━━━ Reading passage ━━━

Personal information
- Full name: Ben Warren
- Born: 11 February 1989 (age 37) Queensland
- Original team: Zillmere Eagles (QAFL)
- Draft: No. 69, 2006 National Draft, Kangaroos
- Height: 186 cm (6 ft 1 in)
- Weight: 89 kg (196 lb)
- Position: forward

Club information
- Current club: Werribee Tigers (VFL)

Playing career^{1}
- Years: Club / Games (Goals)
- 2009–2012: North Melbourne / 29 (34)
- Werribee Tigers (VFL) / 50 (118)
- ^{1} Playing statistics correct to the end of Round 10 2012.

= Ben Warren (Australian rules footballer) =

Australian rules footballer (born 1989)

Ben Warren (born 11 February 1989) is an Australian rules footballer who played for the North Melbourne Football Club in the Australian Football League (AFL).

Recruited from the Zillmere Eagles in Queensland at pick 69 in the 2006 AFL draft by North Melbourne. Warren spent two years in development, playing in the VFL, for Tasmania in 2007 and Werribee in 2008, before making his senior AFL debut for North Melbourne in Round 4, 2009. Warren impressed coaching staff of the club with his performances, especially his four-goal haul against Brisbane at Etihad Stadium in Round 10. Warren played five consecutive games after his debut, but broke his leg in Round 13 and missed the rest of the season. Despite his broken leg, Warren was re-signed by North Melbourne in August 2009, with list manager, Cameron Joyce, stating that "It was a priority for us to lock Ben in", due to interest being shown in the Queensland native from the new Gold Coast team.

The 2010 season became Warren's best, having his best pre-season, and playing 16 matches, kicking 21 goals. He only played three games in 2011, and only a single game from the first ten in 2012, despite being the leading goalkicker for North Melbourne's reserves team, the Werribee Football Club in the Victorian Football League.

Warren was delisted by North Melbourne at the end of the 2012 season. He continued playing with Werribee after being delisted, and he was the leading goalkicker in the completed 2013 VFL season including finals with 59 goals (he finished third in the league's goalkicking award, the Frosty Miller Medal which is based on home-and-away goals only).

━━━ Data extract ━━━

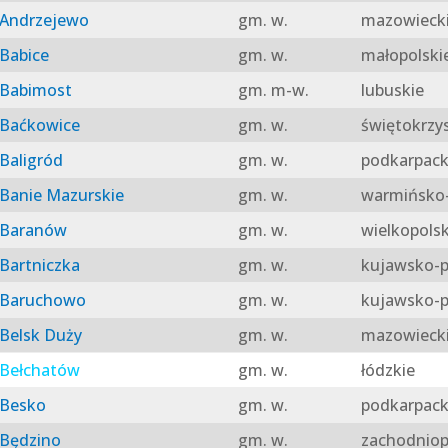
Andrzejewo
gm. w.
mazowieck
Babice
gm. w.
małopolski
Babimost
gm. m-w.
lubuskie
Baćkowice
gm. w.
świętokrzy
Baligród
gm. w.
podkarpack
Banie Mazurskie
gm. w.
warmińsko-
Baranów
gm. w.
wielkopolsk
Bartniczka
gm. w.
kujawsko-p
Baruchowo
gm. w.
kujawsko-p
Belsk Duży
gm. w.
mazowieck
Bełchatów
gm. w.
łódzkie
Besko
gm. w.
podkarpack
Będzino
gm. w.
zachodniop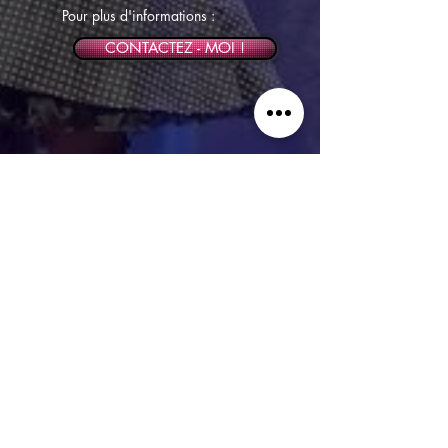
Pour plus d'informations :
CONTACTEZ - MOI !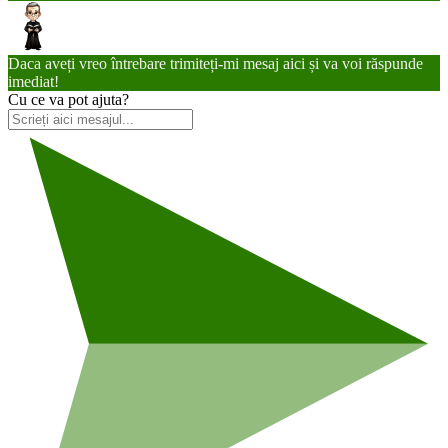
Daca aveți vreo întrebare trimiteți-mi mesaj aici și va voi răspunde
imediat!
Cu ce va pot ajuta?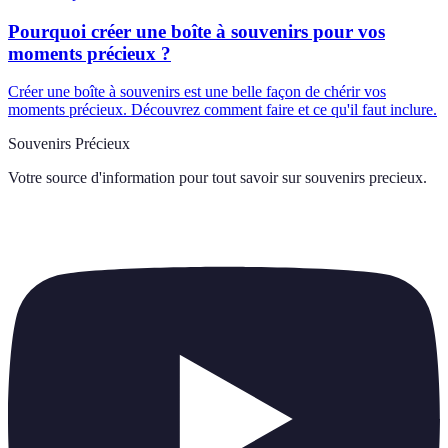
Pourquoi créer une boîte à souvenirs pour vos
moments précieux ?
Créer une boîte à souvenirs est une belle façon de chérir vos
moments précieux. Découvrez comment faire et ce qu'il faut inclure.
Souvenirs Précieux
Votre source d'information pour tout savoir sur
souvenirs precieux
.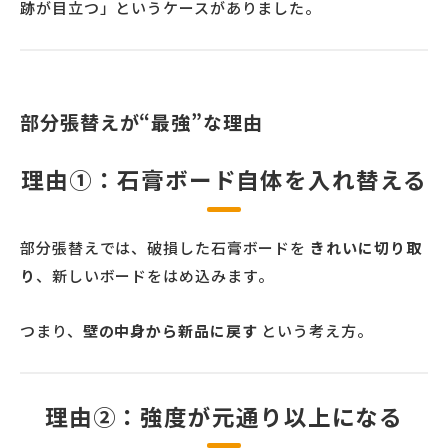
跡が目立つ」というケースがありました。
部分張替えが“最強”な理由
理由①：石膏ボード自体を入れ替える
部分張替えでは、破損した石膏ボードを
きれいに切り取
り
、新しいボードをはめ込みます。
つまり、
壁の中身から新品に戻す
という考え方。
理由②：強度が元通り以上になる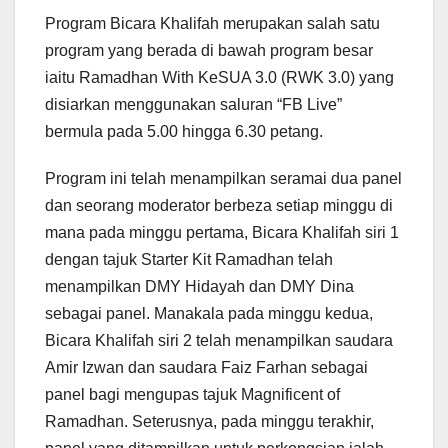
Program Bicara Khalifah merupakan salah satu
program yang berada di bawah program besar
iaitu Ramadhan With KeSUA 3.0 (RWK 3.0) yang
disiarkan menggunakan saluran “FB Live”
bermula pada 5.00 hingga 6.30 petang.
Program ini telah menampilkan seramai dua panel
dan seorang moderator berbeza setiap minggu di
mana pada minggu pertama, Bicara Khalifah siri 1
dengan tajuk Starter Kit Ramadhan telah
menampilkan DMY Hidayah dan DMY Dina
sebagai panel. Manakala pada minggu kedua,
Bicara Khalifah siri 2 telah menampilkan saudara
Amir Izwan dan saudara Faiz Farhan sebagai
panel bagi mengupas tajuk Magnificent of
Ramadhan. Seterusnya, pada minggu terakhir,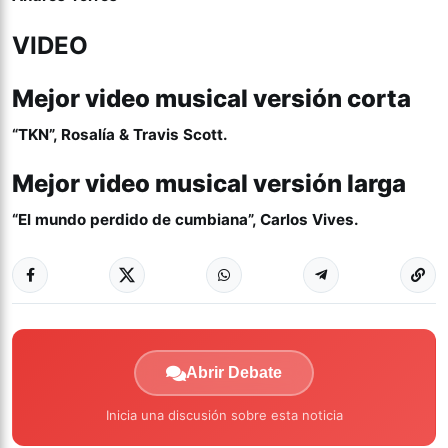
VIDEO
Mejor video musical versión corta
“TKN”, Rosalía & Travis Scott.
Mejor video musical versión larga
“El mundo perdido de cumbiana”, Carlos Vives.
Abrir Debate
Inicia una discusión sobre esta noticia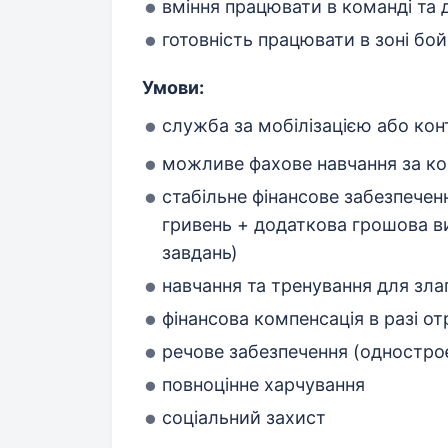
вміння працювати в команді та 
готовність працювати в зоні бой
Умови:
служба за мобілізацією або ко
можливе фахове навчання за к
стабільне фінансове забезпечен
гривень + додаткова грошова в
завдань)
навчання та тренування для зла
фінансова компенсація в разі о
речове забезпечення (одностро
повноцінне харчування
соціальний захист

━━━

**Task directions**
According to the Ben Warren article, in which round of the 2009 season did Warren break his leg?

**Result for this exercise**
Round 13.